» Aim:
Copy the rows verbatim, starting at the line that contains "list Nonpreemptible Resources: These" and ending at the line that contains "text Q4. What".

--- start of Data shown ---

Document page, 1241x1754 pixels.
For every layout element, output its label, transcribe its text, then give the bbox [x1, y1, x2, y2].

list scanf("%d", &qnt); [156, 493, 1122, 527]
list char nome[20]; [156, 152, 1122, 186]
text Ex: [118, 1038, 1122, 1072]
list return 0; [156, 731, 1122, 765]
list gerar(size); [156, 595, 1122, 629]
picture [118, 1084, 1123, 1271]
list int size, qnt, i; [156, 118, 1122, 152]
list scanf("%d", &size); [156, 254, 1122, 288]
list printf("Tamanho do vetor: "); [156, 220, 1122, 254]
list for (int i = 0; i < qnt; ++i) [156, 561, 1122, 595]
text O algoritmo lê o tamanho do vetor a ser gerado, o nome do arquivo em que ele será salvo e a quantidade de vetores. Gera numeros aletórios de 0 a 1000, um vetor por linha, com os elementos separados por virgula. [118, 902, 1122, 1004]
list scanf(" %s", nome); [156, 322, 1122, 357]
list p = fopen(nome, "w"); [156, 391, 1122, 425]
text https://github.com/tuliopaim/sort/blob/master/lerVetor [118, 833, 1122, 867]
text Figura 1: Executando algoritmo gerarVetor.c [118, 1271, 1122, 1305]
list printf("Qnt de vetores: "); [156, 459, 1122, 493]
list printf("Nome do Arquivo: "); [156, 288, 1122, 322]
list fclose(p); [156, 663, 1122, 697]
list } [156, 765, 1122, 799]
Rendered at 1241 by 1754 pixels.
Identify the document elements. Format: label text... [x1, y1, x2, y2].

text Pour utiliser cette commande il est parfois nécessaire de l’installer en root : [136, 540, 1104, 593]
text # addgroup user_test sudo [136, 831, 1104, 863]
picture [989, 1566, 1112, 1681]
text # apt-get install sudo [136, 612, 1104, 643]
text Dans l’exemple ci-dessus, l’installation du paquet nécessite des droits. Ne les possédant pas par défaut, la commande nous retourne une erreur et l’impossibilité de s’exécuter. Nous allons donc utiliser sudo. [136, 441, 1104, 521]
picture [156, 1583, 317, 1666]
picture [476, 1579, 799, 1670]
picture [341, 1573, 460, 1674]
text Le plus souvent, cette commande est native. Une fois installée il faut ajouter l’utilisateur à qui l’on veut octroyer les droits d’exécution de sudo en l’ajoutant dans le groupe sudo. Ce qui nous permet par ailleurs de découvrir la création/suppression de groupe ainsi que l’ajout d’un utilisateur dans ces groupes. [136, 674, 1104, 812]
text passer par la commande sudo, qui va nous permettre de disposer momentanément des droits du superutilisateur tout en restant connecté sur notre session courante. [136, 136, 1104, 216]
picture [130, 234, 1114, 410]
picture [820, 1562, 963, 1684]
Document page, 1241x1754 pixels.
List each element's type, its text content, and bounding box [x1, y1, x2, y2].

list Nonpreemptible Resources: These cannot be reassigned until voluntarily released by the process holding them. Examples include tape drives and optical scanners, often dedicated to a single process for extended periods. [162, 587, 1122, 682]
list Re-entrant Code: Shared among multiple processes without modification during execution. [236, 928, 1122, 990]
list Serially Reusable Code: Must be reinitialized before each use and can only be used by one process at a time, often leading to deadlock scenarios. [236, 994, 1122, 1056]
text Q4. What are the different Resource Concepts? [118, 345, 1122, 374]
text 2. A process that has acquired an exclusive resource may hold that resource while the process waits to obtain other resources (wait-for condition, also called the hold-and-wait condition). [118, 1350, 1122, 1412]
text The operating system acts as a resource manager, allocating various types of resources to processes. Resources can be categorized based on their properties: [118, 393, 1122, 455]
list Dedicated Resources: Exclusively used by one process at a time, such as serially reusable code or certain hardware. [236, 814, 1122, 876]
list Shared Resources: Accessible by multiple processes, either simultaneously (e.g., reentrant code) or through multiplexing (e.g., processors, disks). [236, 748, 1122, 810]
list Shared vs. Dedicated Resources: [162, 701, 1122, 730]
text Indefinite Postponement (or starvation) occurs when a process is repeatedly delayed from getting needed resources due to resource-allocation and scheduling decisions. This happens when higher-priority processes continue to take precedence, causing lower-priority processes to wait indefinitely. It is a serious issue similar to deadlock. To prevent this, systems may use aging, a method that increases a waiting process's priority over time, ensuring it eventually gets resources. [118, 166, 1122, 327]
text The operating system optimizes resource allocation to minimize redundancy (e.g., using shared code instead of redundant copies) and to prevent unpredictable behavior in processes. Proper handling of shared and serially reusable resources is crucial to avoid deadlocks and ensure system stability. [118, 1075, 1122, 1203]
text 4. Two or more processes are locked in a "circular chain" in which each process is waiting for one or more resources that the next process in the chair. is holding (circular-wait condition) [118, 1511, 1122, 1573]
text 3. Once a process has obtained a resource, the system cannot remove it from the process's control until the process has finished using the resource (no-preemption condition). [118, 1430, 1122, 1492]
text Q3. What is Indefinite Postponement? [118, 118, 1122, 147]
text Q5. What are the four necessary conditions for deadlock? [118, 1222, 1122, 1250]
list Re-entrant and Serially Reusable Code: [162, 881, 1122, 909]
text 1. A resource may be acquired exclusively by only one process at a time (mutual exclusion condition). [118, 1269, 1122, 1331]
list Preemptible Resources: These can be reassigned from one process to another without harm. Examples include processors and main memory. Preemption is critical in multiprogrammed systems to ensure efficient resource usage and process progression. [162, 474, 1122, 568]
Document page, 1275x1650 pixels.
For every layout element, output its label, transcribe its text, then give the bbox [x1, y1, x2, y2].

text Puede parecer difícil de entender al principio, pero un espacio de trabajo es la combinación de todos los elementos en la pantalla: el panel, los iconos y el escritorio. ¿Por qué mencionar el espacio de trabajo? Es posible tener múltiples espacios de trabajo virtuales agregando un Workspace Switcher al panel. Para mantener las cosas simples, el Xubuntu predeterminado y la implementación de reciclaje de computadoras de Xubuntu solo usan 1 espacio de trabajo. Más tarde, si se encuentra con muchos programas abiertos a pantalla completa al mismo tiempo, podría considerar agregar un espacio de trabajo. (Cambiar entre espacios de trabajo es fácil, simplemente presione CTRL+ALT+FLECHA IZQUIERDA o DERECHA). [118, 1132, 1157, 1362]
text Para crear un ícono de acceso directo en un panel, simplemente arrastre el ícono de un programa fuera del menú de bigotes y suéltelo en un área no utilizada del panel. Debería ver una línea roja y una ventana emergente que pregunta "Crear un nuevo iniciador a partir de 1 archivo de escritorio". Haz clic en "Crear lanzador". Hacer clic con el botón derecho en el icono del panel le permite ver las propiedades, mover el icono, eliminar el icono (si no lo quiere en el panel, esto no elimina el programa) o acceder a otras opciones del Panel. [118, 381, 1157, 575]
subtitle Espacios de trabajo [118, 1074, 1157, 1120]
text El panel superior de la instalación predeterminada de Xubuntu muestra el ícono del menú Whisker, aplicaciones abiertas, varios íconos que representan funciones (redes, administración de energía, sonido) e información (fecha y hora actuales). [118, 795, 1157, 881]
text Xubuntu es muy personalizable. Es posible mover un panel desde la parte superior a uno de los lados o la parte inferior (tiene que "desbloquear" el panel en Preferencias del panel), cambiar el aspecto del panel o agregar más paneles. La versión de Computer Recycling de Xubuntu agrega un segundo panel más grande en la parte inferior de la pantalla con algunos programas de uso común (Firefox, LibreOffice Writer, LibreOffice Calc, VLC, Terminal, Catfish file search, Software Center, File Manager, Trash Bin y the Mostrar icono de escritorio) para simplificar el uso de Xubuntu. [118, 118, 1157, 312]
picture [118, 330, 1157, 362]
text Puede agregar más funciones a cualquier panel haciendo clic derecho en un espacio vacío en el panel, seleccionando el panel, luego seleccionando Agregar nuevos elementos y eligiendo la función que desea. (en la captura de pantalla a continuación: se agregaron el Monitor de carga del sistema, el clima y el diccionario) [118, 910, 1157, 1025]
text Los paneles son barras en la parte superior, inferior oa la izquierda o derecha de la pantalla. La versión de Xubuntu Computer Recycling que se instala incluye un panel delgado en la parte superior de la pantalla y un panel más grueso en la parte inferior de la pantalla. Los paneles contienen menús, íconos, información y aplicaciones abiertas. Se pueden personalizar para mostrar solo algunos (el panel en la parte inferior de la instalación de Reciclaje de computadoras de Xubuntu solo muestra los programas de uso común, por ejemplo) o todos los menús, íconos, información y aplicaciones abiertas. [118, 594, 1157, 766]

--- end of Data shown ---

» Task answer:
list Nonpreemptible Resources: These cannot be reassigned until voluntarily released by the process holding them. Examples include tape drives and optical scanners, often dedicated to a single process for extended periods. [162, 587, 1122, 682]
list Re-entrant Code: Shared among multiple processes without modification during execution. [236, 928, 1122, 990]
list Serially Reusable Code: Must be reinitialized before each use and can only be used by one process at a time, often leading to deadlock scenarios. [236, 994, 1122, 1056]
text Q4. What are the different Resource Concepts? [118, 345, 1122, 374]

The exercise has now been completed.